Our plastic waste is playing tricks on seabirds, and that stinks.
When some species of seabirds dive down to snatch a tasty meal from the ocean’s surface, they get a nasty surprise instead: a beak full of plastic. The consumption of plastic debris in the oceans by sea life who mistake it for food is a major problem for marine conservation, and researchers have recently discovered another confounding factor: To some birds, plastic doesn’t only look like food, it smells like it too.
Birds Smell Prey
Many seabirds, like albatrosses and petrels, scour the open ocean for their meals. They rely not only on their sharp eyesight, but also on a highly developed sense of smell to find prey, and it is this sense that is leading them astray. Previous studies found that the birds pay attention to a specific chemical to trace potential sources of food: dimethyl sulfide (DMS), produced by phytoplankton when crustaceans, squid and other small marine animals are feeding. DMS serves as a kind of dinner bell for the birds, letting them know that their favorite prey are swimming below and drawing them in.
Unfortunately for the birds, DMS is also produced by the algae that colonize pieces of plastic floating in the ocean. This tricks the birds into thinking that their prey are swimming below. To the birds, it smells just like another meal. But when they dive down to feed, instead of nutritious crustaceans they get a belly full of indigestible waste.
Treat or Trick?
To test whether the plastic detritus littering the ocean’s surface is actually producing DMS, researchers from the University of California, Davis filled bags with beads made from three common plastics and let them sit in the ocean for three weeks (the bags ensured that no sea life would eat the plastic).
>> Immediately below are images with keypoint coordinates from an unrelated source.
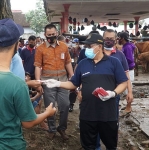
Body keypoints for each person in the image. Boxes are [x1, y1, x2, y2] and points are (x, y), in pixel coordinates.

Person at [42, 33, 128, 150]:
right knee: (88, 146)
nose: (86, 49)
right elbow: (74, 83)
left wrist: (113, 93)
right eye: (86, 47)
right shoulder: (83, 64)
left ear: (99, 46)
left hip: (108, 114)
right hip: (88, 114)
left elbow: (123, 82)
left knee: (111, 145)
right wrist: (58, 83)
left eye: (90, 46)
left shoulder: (113, 62)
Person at [0, 18, 56, 150]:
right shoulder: (16, 84)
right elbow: (28, 122)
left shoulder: (16, 85)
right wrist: (48, 112)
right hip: (9, 145)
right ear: (15, 45)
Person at [95, 29, 134, 150]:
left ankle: (111, 146)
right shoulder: (95, 53)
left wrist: (130, 92)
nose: (109, 41)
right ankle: (96, 146)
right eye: (107, 38)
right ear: (102, 38)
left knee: (112, 122)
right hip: (95, 95)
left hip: (114, 94)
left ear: (116, 39)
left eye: (112, 39)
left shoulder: (120, 55)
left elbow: (126, 75)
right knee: (95, 121)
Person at [34, 24, 74, 140]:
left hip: (62, 81)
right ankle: (52, 129)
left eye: (53, 34)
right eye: (49, 35)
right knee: (50, 107)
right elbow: (37, 66)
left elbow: (67, 62)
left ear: (57, 33)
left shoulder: (64, 47)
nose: (51, 37)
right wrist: (38, 83)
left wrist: (72, 76)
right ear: (45, 35)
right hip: (47, 83)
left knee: (65, 105)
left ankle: (62, 128)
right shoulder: (40, 48)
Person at [118, 32, 135, 114]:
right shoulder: (126, 46)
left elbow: (129, 59)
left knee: (128, 89)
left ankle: (129, 107)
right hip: (127, 69)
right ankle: (128, 106)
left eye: (119, 38)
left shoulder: (127, 47)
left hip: (128, 69)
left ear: (123, 38)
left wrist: (122, 63)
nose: (118, 39)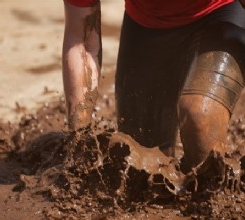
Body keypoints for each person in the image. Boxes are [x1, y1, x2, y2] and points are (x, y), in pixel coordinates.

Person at [62, 0, 245, 171]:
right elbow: (82, 41)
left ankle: (214, 200)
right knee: (139, 166)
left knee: (200, 121)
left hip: (219, 14)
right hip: (146, 24)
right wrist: (79, 137)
Sure enough, after testing them for the chemical every bead contained a DMS signature above the threshold detectable by birds. They combined this finding with an aggregation of 55 previous studies looking at how 25 different species of seabirds responded to plastic in the ocean and DMS. Compared to species that don’t use DMS to find prey, the sulfur-sniffing birds were five times as likely to ingest plastic waste.
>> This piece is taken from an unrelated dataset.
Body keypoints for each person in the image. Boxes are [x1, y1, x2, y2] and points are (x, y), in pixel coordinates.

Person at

The researchers looked at tube-nosed seabirds for their study, a family that includes albatrosses, petrels and shearwaters, although it’s likely other marine predators use the same mechanism to find prey. They say that their findings match up well with previous evidence showing that some species of birds consume more plastic than others. The researchers published their research Wednesday in Science Advances.
The two-pronged attack — visual and olfactory — is proving quite harmful to the birds. Plastic debris is mimicking the signals of a hunting technique the birds have used for generations, sending them mixed signals. The authors suggest that future conservation efforts could focus on producing plastics that resist the growth of algae, halting the false signals that draw in unsuspecting seabirds.
For now, it’s just a reminder that what seems appealing may end up hurting us if we’re not careful.